The Katerva Awards are given annually to excellent sustainability ideas and initiatives in 10 categories. Finalists are announced in September each year. A single winner in each category will be selected by a panel of experts in that category and announced in October each year. A grand prize winner will be selected among category winners and announced as the best new sustainability effort of the year.
Food Security | Behavioral Change | Economy | Protected Areas | Gender Equality
Materials & Resources | Human Development | Energy & Power | Transportation | Urban Design
Gender Equality
Entire societies develop for the better when women are enabled to be fully contributing community members. Strides in gender equality lead to strides against all forms of discrimination. This category covers programming and initiatives designed to improve the overall state of women, provide them with more opportunities, and defend their right to equal treatment alongside men.

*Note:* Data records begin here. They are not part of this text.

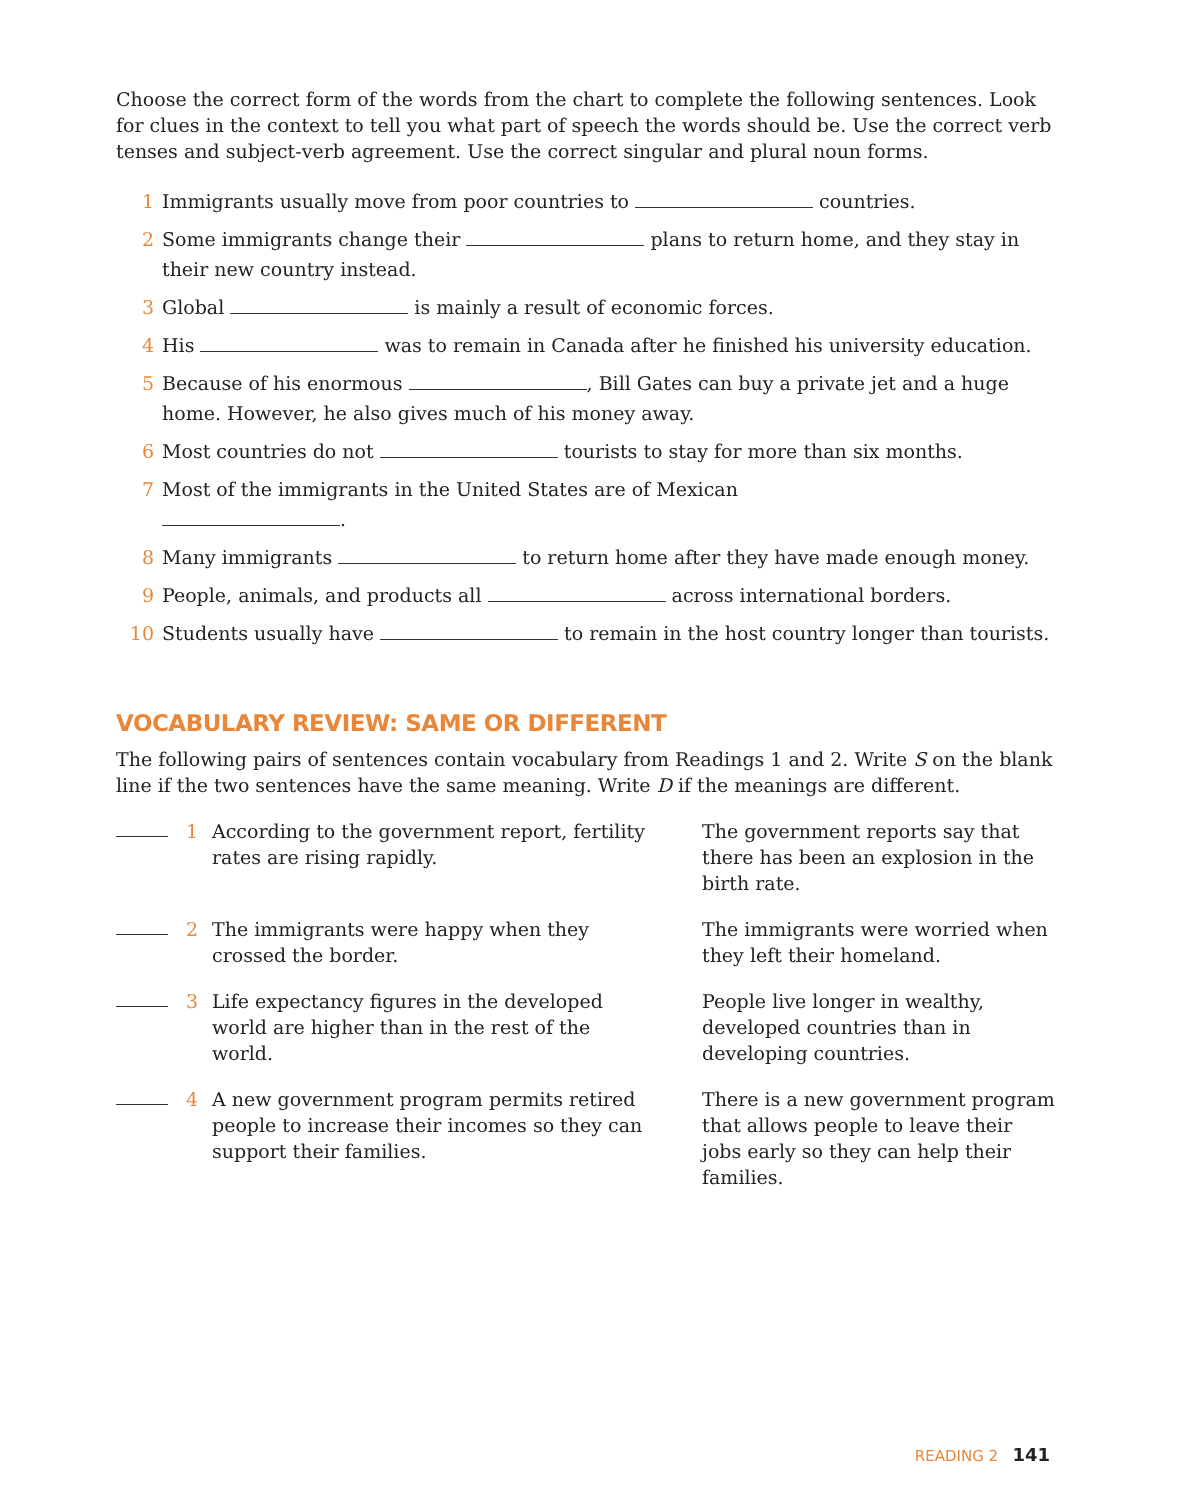Choose the correct form of the words from the chart to complete the following sentences. Look for clues in the context to tell you what part of speech the words should be. Use the correct verb tenses and subject-verb agreement. Use the correct singular and plural noun forms.
1 Immigrants usually move from poor countries to countries.
2 Some immigrants change their plans to return home, and they stay in their new country instead.
3 Global is mainly a result of economic forces.
4 His was to remain in Canada after he finished his university education.
5 Because of his enormous , Bill Gates can buy a private jet and a huge home. However, he also gives much of his money away.
6 Most countries do not tourists to stay for more than six months.
7 Most of the immigrants in the United States are of Mexican
.
8 Many immigrants to return home after they have made enough money.
9 People, animals, and products all across international borders.
10 Students usually have to remain in the host country longer than tourists.
VOCABULARY REVIEW: SAME OR DIFFERENT
The following pairs of sentences contain vocabulary from Readings 1 and 2. Write S on the blank line if the two sentences have the same meaning. Write D if the meanings are different.
1 According to the government report, fertility rates are rising rapidly. The government reports say that there has been an explosion in the birth rate.
2 The immigrants were happy when they crossed the border. The immigrants were worried when they left their homeland.
3 Life expectancy figures in the developed world are higher than in the rest of the world. People live longer in wealthy, developed countries than in developing countries.
4 A new government program permits retired people to increase their incomes so they can support their families. There is a new government program that allows people to leave their jobs early so they can help their families.
READING 2 141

There will not be a Gender Equality winner this year. We commend the following finalists for great work within their category. Our global panel of experts have decided that these finalists do not currently stand up to the rigorous criteria set forth to identify those with the potential to affect sustainability at the global level.
DNA Foundation, finalist
The Demi & Ashton Foundation (DNA) hopes to end child sex slavery by raising public awareness and finding innovative solutions to free and rehabilitate victimized children around the world. Actors Demi Moore and Ashton Kutcher started the foundation to address one of the world’s biggest human rights issues. DNA describes today’s global commercial sex trade as “modern slavery,” in which more than 12 million people are enslaved—2 million of which are children—for sex, pornography, forced labor and indentured servitude. In the United States alone, 100,000 to 300,000 children are enslaved and sold for sex. These children are mostly runaways who have been abused or neglected at home and are thus, easily exploited. Besides raising awareness, DNA also hopes to challenge the cultural stereotypes that allow this problem to persist.
GirlUp, finalist
Girl Up, a United Nations Foundation initiative, channels the energy and enthusiasm of adolescent girls in North America into providing help – and hope- for girls in developing countries. Girls between 10 and 19 represent half of the largest generation of youth the world has ever seen. Yet, less than 2 cents of every dollar of development aid goes to help these girls. American girls involved in Girl Up raise funds to help do on a small scale what national funding initiatives aren’t doing on a large scale. The girls running these fundraising campaigns ask for donations as small as $5, allowing other young people to easily make a contribution. The funds go towards providing girls in developing countries with school supplies, access to clean water, access to health services, and safety from violence.
Maternova, finalist
Maternova is a web-based innovation portal: one part long-range media company covering innovations focused on saving lives in childbirth, one part marketplace for lifesaving ideas and tools. Maternova tracks innovations that could be marketed to address maternal and newborn complications. Maternova’s business model is innovative – the organization acts as a broker between those that are capable of supplying a variety of innovative maternal health care solutions and those demanding them. Maternova’s aim is to become a ‘go to’ site for connections, technologies, techniques and ideas for global maternal/neonatal health. Maternova works to track innovations, pack & sell low-cost tools, and map maternal health facilities. Their current own-brand products include clinic mapping tools and an obstetric kit.
mWomen, finalist
The GSMA mWomen Programme, launched with U.S. Secretary of State Hillary Rodham Clinton in October 2010, addresses the key barriers to women’s ownership of mobile phones. In February 2010, the GSMA, in partnership with the Cherie Blair Foundation for Women, identified a gender gap in mobile phone ownership in the developing world – 300 million fewer women than men own mobile phones and the potentially life changing tools that they can provide, such as access to health services, banking, employment opportunities and educational tools. The GSMA mWomen Programme addresses the key barriers to women’s ownership of mobile phones, including total cost of ownership, technical literacy, and cultural barriers to adoption.
Pixel Project, finalist
The Pixel Project is an innovative virtual volunteer-led non-profit organization using social media and online strategies to turbo-charge global awareness about violence against women while raising funds and volunteer power for the cause. The Pixel Project team works from 4 continents, aiming to raise global awareness about the issue of Violence Against Women through social media. It raises money for projects by engaging a global audience to collectively unveil a million-pixel mystery collage of Celebrity Male Role Models at US$1 per pixel. World-famous male celebrities with strong family connections and no history of violence are invited to participate in this collage of portraits. The philosophy behind choosing positive male role models from different walks of life is to emphasize that men have a major role to play in breaking the cycle of violence against women.